After our gelato-and-rally, we strolled through town to Il Fantasma (Via San Domenico 94), which our guidebook described as having the best pizza in town. While it was quite a walk, we enjoyed wandering through the hustle of dirty Cagliari, which I can now say resembles Sicily more than it does Sardinia. Il Fantasma was a homey place with perhaps the worst wall treatment I’ve ever seen in my life. The pizza was fantastic, however, and staggeringly inexpensive to our Paris-acclimated eyes. Two enormous pizzas and four pints of beer set us back only twenty euros, which helped alleviate the pain of wounds still smarting from the gas station and rental car counter. It’s a great little restaurant and our evening made me wish that we had a bit more time to explore Cagliari.
That is until we returned to our seemingly innocuous hotel room and discovered that the central air conditioning unit made a buzzing noise the likes of which I’d never encountered. It was perhaps the single most annoying noise ever produced by an air conditioning unit: loud, erratic, grating, and impossible to turn off. We tossed and turned in frustration, neither of us sleeping a wink until our alarm sounded at four-thirty a.m. so we could catch our cab to the airport, the very airport we had left just eight hours earlier. I can’t say we were unhappy to put that leg of our journey to bed.
Next up: We head to Sicily! Get ready, the grungy part of our vacation is beginning. Palermo is just as bad as you’ve heard, maybe worse! Stay tuned!

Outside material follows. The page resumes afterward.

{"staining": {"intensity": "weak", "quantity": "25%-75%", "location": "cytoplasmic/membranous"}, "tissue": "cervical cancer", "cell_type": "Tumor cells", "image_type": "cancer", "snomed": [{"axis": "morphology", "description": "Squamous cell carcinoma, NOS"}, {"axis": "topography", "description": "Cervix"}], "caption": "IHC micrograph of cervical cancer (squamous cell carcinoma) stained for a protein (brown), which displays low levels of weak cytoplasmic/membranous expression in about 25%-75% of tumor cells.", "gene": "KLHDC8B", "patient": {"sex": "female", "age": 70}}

My favorite part was about going to the Gramsci museum. The other part is fraught with the kind of misadventures that happened to us in our younger days in our European travels. Add kids and my mother and you can get the picture. As with you, good food really helped.

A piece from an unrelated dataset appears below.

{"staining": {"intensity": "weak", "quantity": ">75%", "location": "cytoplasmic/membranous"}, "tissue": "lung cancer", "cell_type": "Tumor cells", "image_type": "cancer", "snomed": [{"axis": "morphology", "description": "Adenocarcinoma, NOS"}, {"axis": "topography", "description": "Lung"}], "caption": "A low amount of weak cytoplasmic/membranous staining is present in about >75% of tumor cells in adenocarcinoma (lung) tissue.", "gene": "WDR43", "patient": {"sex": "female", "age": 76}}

We never drive in Europe any more.
You are right about the nuraghe. Sardinia has been first a Roman colony and then a Spanish and Italian kingdom since 1295 until 1861. There are absolutely no ancient documents or old photos about them until the 1950s. Greetings!
Interesting! Thanks for the info, Franco, and thanks for reading.
Thank you for your answer, I’ve read all your blogs about Sardinia and they are really witty, and they capture the atmosphere and all meanings.

Last month I found this site with an old foto of a Vue d’une noraghe, Macomer – 1854:
http://www.europeana.eu/portal/record/03903/47280CAD0D2F9A1BAC3A687770559DB23FA4F441.html?start=10
and that is:
However this doesn’t change my doubt: if all these prehistoric buildings were present in Sardinia during Roman times or Middle Ages, someone would have written something about them, and the stones would have been re-used to build other edifices or bridges, or even to pave the streets.
For what it’s worth, our tour guide at the nuraghi explained that the vast majority of nuraghic structures were buried underground, only to be excavated in the latter half of the 20th century. However, if I remember correctly there was some evidence that Su Nuraxi did undergo further construction under the Romans (but again, it was a while since I was there). I do remember the splendid photos from the 1950s of the local excavation crew displayed at the museum there (all with looks on their faces like “Huh, so that’s what was under that hill.”) Cheers!